TASK DIRECTIONS - For the entries below, repeat exactly each line starting with the one that contains "referral pathway, )" and going on through the one that contains "Chapman Barker Unit", and no others.

EXTRACTED MATERIAL -
◇ ◇ ◇ ◇ ◇

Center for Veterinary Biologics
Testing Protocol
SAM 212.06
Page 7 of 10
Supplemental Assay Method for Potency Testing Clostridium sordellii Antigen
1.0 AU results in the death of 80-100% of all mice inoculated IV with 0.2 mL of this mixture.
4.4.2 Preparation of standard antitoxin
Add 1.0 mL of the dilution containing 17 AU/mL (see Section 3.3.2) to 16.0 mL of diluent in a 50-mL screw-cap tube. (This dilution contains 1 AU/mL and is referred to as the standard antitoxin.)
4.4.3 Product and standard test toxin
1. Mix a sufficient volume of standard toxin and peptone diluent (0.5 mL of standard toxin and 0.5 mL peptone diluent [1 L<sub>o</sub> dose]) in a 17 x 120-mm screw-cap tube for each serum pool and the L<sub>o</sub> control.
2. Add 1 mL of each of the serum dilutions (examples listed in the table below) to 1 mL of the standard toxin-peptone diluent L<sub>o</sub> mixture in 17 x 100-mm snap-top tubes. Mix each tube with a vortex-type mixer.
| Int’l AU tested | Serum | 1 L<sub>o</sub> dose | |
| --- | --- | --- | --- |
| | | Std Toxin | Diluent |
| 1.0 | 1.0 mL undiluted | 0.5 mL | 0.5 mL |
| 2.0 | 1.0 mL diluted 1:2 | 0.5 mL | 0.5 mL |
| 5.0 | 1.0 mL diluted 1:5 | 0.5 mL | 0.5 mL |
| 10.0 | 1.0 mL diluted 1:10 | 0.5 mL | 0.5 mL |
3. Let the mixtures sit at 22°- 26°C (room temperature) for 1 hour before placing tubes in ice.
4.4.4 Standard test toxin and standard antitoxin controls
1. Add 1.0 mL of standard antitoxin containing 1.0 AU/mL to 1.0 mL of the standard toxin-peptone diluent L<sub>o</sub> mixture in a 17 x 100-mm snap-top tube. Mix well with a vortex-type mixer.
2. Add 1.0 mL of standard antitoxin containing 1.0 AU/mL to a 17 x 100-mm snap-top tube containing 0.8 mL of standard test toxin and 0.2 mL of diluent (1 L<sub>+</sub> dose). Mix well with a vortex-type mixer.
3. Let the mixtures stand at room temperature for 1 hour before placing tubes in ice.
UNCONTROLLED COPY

◇ ◇ ◇ ◇ ◇

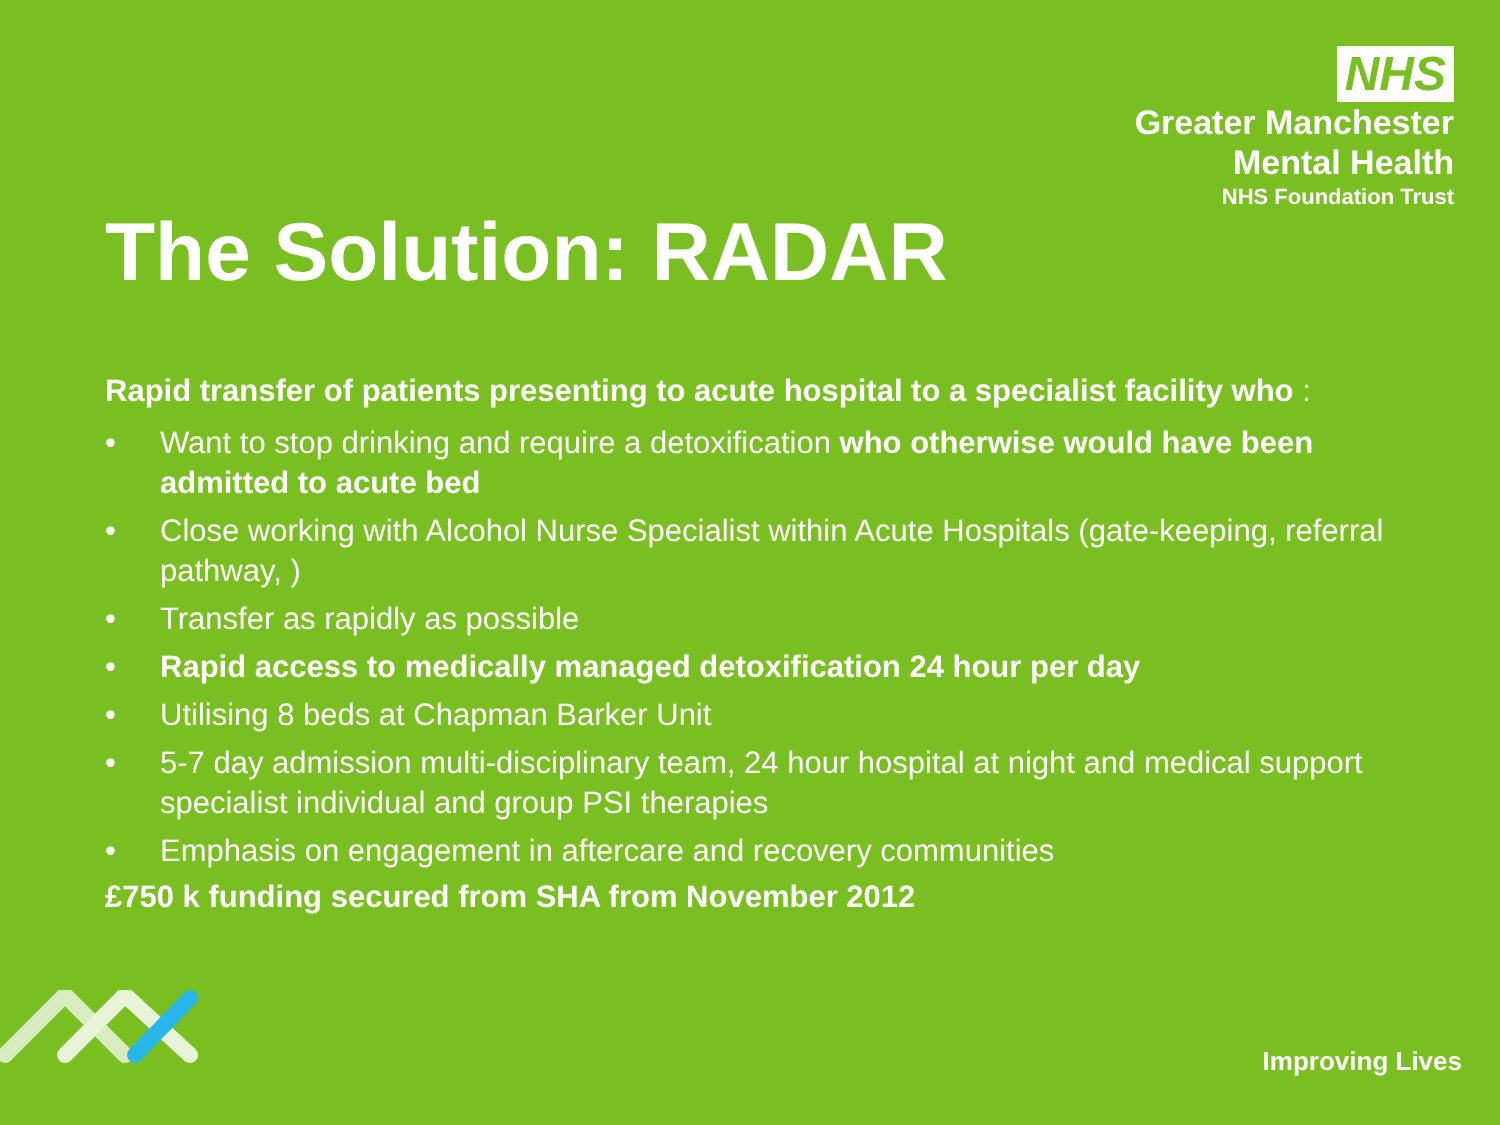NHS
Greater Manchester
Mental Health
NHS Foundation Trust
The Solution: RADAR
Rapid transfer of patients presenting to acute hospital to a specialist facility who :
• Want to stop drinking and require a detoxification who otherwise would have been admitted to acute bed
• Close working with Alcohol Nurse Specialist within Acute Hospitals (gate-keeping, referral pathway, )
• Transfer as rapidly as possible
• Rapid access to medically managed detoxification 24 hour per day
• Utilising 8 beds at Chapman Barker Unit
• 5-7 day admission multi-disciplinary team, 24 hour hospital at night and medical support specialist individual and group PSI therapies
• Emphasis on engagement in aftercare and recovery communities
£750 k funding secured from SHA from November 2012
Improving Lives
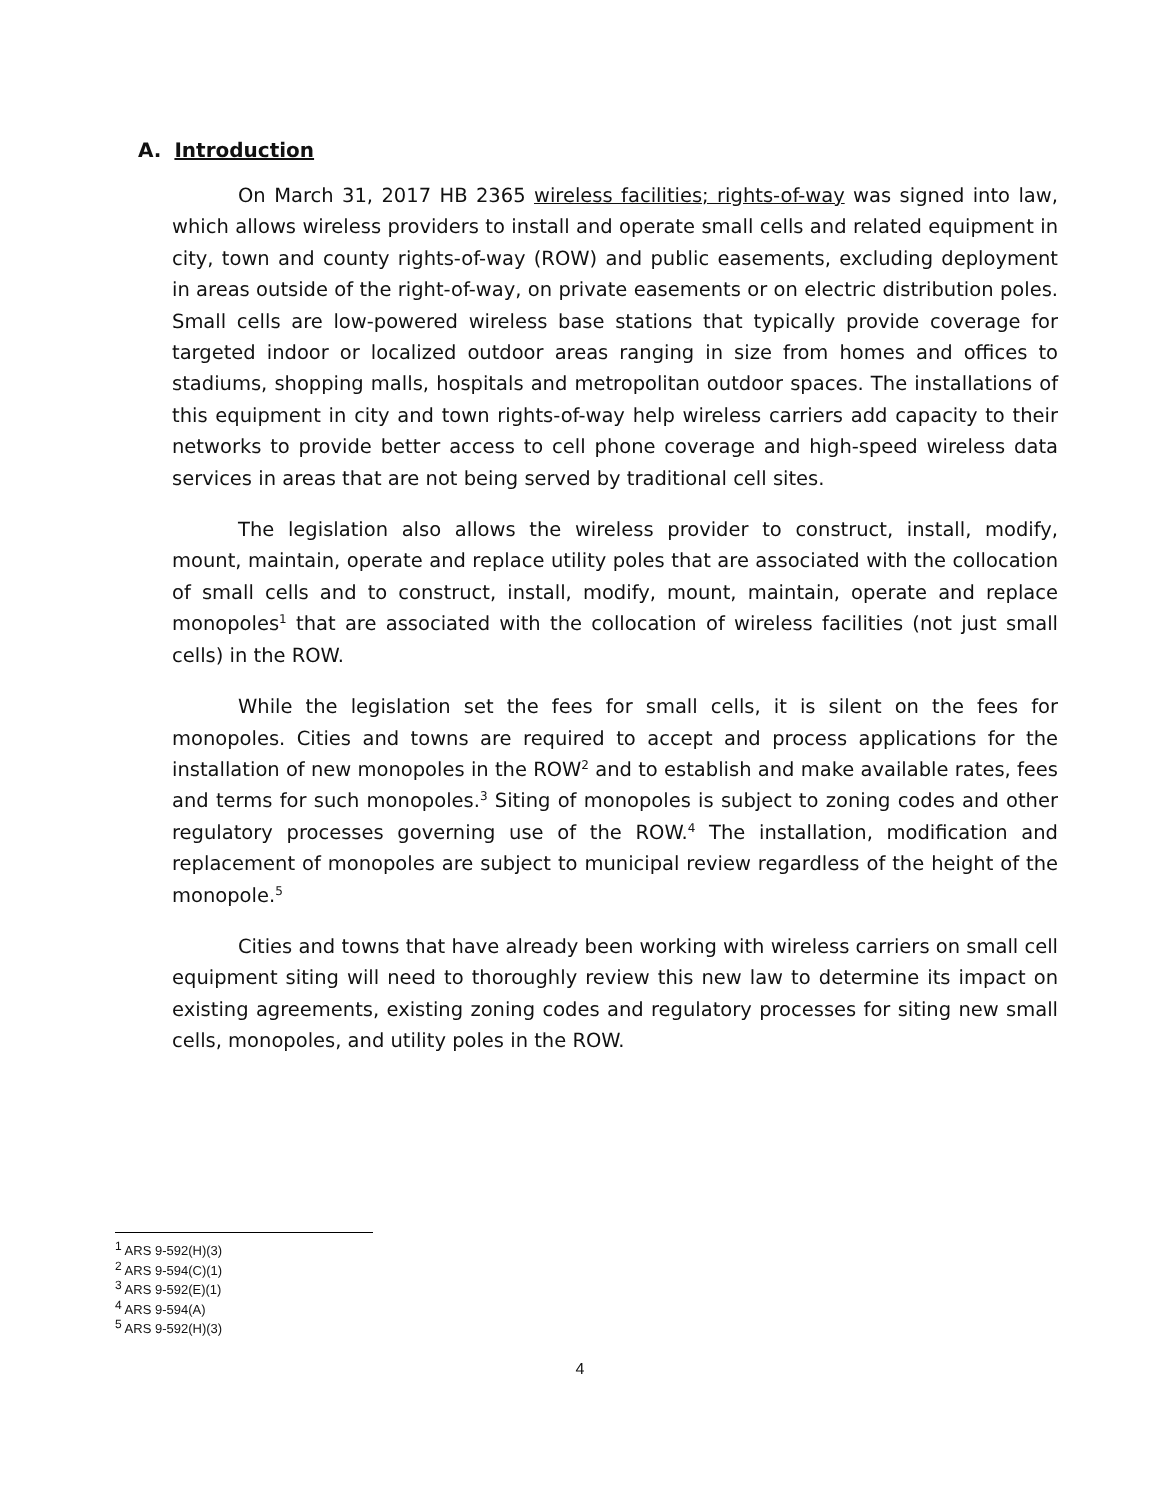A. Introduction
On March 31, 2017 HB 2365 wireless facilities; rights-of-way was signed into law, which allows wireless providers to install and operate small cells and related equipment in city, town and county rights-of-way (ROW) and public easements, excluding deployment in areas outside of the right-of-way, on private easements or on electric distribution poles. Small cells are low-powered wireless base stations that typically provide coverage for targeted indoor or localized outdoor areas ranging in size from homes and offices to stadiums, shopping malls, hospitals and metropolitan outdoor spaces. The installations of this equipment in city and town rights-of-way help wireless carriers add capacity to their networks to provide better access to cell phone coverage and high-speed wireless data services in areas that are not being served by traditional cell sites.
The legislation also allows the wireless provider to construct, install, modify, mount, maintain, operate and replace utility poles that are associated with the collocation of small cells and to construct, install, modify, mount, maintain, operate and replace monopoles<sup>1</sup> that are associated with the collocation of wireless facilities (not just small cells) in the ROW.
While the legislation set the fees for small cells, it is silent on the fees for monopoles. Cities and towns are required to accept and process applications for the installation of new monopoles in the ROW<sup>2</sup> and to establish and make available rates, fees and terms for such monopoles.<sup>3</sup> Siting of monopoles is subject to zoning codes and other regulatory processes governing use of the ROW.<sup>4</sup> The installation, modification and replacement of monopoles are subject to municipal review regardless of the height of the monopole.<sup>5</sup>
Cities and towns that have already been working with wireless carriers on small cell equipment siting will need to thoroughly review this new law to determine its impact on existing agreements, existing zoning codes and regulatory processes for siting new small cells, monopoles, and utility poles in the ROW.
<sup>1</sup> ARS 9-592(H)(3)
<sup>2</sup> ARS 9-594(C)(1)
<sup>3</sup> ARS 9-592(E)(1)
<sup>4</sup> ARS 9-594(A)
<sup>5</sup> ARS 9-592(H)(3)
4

◇ ◇ ◇ ◇ ◇

FINISHED TASK -
• Close working with Alcohol Nurse Specialist within Acute Hospitals (gate-keeping, referral pathway, )
• Transfer as rapidly as possible
• Rapid access to medically managed detoxification 24 hour per day
• Utilising 8 beds at Chapman Barker Unit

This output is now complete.